C’est un nouvel incident qui ne va pas faire retomber les tensions entre Washington et Téhéran. Un avion furtif américain a abattu mardi un drone iranien qui s’était approché « de manière agressive » d’un porte-avions américain dans la mer d’Arabie, a annoncé ce mardi 3 février un porte-parole militaire, alors qu’un groupe aéronaval américain fait route vers la région du Golfe.
L’Iran est sous pression notamment de la part des Etats-Unis, qui exigent un accord sur le nucléaire.

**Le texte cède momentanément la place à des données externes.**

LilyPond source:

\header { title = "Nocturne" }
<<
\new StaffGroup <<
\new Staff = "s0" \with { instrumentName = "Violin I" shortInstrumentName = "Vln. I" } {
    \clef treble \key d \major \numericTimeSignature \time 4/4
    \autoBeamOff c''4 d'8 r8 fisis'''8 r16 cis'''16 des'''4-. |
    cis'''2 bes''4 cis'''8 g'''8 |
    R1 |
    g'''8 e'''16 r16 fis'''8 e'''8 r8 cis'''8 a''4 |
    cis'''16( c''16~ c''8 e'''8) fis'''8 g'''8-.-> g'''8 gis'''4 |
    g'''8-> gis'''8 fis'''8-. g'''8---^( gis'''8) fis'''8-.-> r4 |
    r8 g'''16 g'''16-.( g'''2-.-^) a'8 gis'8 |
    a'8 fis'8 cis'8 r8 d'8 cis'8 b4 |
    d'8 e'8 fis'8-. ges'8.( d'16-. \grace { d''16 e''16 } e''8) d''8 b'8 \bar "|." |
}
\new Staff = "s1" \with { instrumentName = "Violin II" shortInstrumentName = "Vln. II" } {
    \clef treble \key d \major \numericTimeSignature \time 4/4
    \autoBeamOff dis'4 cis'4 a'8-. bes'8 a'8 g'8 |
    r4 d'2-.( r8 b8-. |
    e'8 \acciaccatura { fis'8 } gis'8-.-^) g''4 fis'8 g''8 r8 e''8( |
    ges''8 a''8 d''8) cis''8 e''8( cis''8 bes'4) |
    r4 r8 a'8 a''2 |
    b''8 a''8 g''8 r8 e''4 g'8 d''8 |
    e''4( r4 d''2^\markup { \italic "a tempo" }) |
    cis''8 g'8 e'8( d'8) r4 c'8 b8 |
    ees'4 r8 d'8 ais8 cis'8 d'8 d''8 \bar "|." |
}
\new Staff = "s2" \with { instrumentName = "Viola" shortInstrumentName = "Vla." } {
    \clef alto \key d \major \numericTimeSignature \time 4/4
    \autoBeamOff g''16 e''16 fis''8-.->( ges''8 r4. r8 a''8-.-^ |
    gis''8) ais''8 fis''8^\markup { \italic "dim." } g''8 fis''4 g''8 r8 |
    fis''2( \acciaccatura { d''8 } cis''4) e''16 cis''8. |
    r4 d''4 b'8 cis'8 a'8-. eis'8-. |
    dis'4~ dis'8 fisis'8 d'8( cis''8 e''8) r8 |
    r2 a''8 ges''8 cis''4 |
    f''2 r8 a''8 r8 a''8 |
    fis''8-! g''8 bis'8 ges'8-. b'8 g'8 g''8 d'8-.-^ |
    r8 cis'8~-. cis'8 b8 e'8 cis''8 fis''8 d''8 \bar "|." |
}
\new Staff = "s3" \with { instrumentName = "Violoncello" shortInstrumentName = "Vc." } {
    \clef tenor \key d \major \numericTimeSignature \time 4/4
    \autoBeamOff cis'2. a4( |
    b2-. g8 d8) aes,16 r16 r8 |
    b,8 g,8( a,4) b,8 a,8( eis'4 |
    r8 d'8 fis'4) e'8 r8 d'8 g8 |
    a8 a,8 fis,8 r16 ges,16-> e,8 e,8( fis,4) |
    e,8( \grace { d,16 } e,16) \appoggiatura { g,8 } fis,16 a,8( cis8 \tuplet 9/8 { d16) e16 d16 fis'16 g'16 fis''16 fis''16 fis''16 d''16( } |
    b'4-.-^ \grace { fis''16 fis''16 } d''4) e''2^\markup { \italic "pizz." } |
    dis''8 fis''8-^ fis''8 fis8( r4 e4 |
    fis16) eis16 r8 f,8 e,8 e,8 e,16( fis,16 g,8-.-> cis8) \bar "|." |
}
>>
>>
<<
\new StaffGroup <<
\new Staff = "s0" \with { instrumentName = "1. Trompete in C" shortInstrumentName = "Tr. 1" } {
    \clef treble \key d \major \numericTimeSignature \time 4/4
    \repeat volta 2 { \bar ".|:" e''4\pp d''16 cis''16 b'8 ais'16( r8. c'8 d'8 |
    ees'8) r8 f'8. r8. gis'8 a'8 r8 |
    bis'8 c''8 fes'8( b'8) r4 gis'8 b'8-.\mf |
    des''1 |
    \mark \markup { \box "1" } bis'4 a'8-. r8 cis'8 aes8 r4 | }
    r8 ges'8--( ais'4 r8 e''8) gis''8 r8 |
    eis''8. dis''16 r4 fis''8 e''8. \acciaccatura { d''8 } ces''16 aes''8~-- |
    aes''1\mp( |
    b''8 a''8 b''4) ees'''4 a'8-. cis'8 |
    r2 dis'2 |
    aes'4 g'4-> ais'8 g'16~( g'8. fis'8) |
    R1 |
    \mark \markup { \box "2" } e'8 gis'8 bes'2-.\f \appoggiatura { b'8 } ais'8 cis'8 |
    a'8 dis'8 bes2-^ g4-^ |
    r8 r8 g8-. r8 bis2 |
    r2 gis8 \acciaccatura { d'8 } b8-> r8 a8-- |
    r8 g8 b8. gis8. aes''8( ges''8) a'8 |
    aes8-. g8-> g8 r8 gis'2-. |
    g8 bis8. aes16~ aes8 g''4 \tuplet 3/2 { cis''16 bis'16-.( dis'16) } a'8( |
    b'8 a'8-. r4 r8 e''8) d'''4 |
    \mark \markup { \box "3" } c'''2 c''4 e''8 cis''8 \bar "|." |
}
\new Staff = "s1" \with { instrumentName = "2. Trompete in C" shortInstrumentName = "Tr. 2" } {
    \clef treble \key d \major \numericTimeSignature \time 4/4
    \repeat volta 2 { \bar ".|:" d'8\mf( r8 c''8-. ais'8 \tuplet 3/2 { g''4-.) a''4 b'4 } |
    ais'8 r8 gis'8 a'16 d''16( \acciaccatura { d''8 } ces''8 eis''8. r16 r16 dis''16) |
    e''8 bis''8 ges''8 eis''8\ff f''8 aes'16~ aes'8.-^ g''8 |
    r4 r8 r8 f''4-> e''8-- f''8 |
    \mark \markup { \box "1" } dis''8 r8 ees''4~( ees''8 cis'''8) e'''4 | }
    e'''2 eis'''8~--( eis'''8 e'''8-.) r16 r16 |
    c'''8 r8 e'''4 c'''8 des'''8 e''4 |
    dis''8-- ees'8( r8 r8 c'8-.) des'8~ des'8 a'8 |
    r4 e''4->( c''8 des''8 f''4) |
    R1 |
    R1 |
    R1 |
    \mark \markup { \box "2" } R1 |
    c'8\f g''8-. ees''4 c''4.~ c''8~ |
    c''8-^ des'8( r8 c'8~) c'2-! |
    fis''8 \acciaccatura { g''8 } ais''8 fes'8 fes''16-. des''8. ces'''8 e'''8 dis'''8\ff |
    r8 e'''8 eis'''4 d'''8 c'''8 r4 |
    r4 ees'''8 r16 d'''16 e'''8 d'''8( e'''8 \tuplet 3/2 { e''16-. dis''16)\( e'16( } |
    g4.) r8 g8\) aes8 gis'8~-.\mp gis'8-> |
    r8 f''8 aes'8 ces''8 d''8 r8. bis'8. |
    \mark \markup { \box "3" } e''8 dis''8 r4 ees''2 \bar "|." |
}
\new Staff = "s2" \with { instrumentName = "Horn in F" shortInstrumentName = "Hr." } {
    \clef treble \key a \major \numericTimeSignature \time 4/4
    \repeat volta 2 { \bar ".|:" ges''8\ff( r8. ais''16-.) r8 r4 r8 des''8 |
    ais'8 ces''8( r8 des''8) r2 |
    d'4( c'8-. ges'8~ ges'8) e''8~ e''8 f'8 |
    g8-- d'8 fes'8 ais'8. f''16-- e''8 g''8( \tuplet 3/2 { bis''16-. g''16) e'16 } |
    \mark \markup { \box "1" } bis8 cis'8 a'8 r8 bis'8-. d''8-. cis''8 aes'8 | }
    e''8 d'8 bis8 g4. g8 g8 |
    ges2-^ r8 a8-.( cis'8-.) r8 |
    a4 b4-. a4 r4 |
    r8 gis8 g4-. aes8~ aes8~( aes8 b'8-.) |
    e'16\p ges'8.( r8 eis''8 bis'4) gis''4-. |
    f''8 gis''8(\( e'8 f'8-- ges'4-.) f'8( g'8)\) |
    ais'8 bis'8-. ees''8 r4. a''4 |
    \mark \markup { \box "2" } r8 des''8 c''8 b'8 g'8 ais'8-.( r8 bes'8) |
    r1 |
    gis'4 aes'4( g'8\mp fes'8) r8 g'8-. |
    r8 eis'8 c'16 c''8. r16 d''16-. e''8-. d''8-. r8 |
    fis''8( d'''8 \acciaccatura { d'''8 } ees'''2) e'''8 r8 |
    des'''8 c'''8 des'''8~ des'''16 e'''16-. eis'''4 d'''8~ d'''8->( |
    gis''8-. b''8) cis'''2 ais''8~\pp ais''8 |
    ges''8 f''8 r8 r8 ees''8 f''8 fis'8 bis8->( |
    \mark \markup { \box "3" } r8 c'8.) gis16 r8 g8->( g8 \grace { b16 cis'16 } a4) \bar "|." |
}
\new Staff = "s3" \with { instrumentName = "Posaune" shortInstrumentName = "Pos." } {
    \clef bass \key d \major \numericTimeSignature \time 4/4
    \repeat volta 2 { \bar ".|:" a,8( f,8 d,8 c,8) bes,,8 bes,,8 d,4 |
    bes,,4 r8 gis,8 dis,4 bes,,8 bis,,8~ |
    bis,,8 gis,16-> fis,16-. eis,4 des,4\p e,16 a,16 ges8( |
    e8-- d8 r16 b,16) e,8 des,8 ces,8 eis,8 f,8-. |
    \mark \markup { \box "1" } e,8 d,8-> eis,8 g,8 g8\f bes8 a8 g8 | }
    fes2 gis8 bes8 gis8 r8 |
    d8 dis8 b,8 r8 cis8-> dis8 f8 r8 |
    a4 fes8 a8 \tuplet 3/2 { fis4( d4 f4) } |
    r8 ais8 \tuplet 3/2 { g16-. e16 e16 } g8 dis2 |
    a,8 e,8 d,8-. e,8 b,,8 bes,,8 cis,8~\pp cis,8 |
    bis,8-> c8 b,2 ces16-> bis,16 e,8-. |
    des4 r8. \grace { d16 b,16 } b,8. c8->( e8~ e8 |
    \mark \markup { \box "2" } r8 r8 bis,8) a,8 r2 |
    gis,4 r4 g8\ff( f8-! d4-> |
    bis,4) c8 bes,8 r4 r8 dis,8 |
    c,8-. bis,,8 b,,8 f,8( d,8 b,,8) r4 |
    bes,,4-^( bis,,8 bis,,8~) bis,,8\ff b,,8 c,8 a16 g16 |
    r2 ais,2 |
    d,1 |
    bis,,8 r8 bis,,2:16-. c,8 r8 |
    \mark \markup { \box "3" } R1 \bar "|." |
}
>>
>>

Washington a répété ne pas écarter l’option militaire mais dit vouloir trouver un accord avec Téhéran.
« Un avion de combat F-35C du (porte-avions) Abraham Lincoln a abattu le drone iranien en état de légitime défense et pour protéger le porte-avions et le personnel à bord », a expliqué dans un communiqué le porte-parole du commandement américain pour le Moyen-Orient (Centcom), le capitaine Tim Hawkins.
Un pétrolier américain également approché par deux bateaux armés iraniens dans le détroit d’Ormuz
Ce drone, abattu à 800 km des côtes iraniennes, « continuait à voler en direction du navire en dépit de mesures de désescalade prises par les forces américaines », a dit le porte-parole.
Ce dernier a également confirmé que deux bateaux armés iraniens et un drone se sont approchés d’un pétrolier sous pavillon américain, le Stena Imperative, « à grande vitesse et menaçaient de l’aborder et le saisir ».
Un destroyer américain a porté assistance au pétrolier, avec le soutien de l’armée de l’air, et l’a escorté hors de danger, selon la même source. Selon la société de sécurité maritime Vanguard Tech, l’incident a eu lieu dans le détroit d’Ormuz.
Un haut responsable des forces navales des Gardiens de la Révolution, armée idéologique de la République islamique, avait menacé la semaine dernière de bloquer, en cas d’attaque américaine, ce passage clé pour le transport mondial de pétrole et de gaz naturel liquéfié.
Les discussions prévues entre l’émissaire spécial américain Steve Witkoff et des responsables iraniens « restent programmées pour l’instant », a affirmé la porte-parole de la Maison Blanche Karoline Leavitt peu après la révélation de l’incident.